Anyway, these are some shots from the very end of the roll, when I was starting to get the hang of it a little bit.
This also being Cancer season, I’m acutely aware of the haze of nostalgia over much of what’s been motivating me creatively as of late.
Why exactly do we seek out expired film and inconvenient devices?
Part of it is that fondness for things that feel precious; that “aura” I wrote about some time ago c.f. Walter Benjamin. It’s why we collect anything vintage: for that stamp of other lives borrowed and honored.
The other part has to do with how our own lives are made “other” as well, through different “assemblages” of hand and brain and eye and apparatus. It’s a little bit like what I gathered from grazhdanka_serdtse’s recent posts in translation: we get to put on a costume and play out a character, transforming ourselves for a moment or two. Our posture changes; our gait changes; our vision might change too. It was uncanny to read those posts as I was unboxing my Smena.

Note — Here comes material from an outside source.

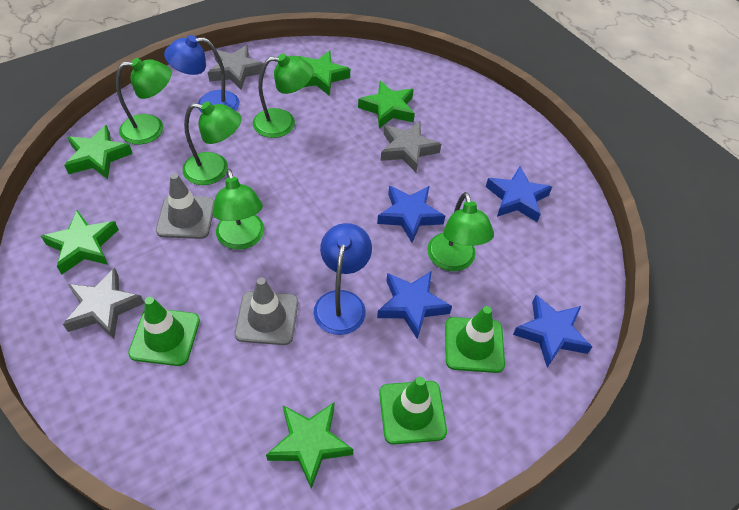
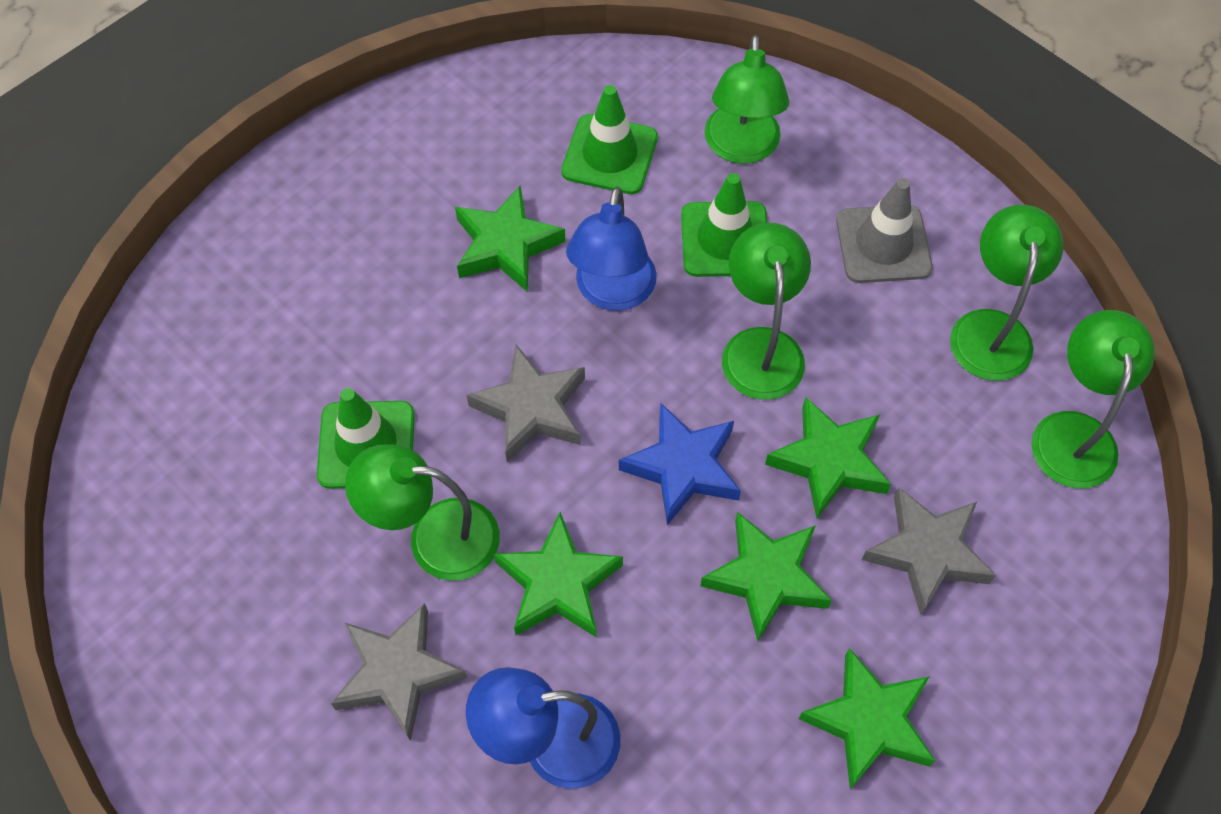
blue star: [377,186,445,243] [377,271,452,339] [486,166,552,222] [513,295,593,368] = 4 -> [619,402,741,525] = 1
grey traffic cone: [156,173,214,239] [235,277,298,345] = 2 -> [836,178,933,283] = 1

The thing about nostalgia is that it’s not about the past at all; it’s about the future. It’s about the bifurcations that brought us to where we are today and where we could have been. Holding something like a LOMO in our hands brings us back to those forks in the road — to reflect, not to restore.
At least, that’s what I like to think is happening when I cosplay as a comrade in a Nasavrky-made hat.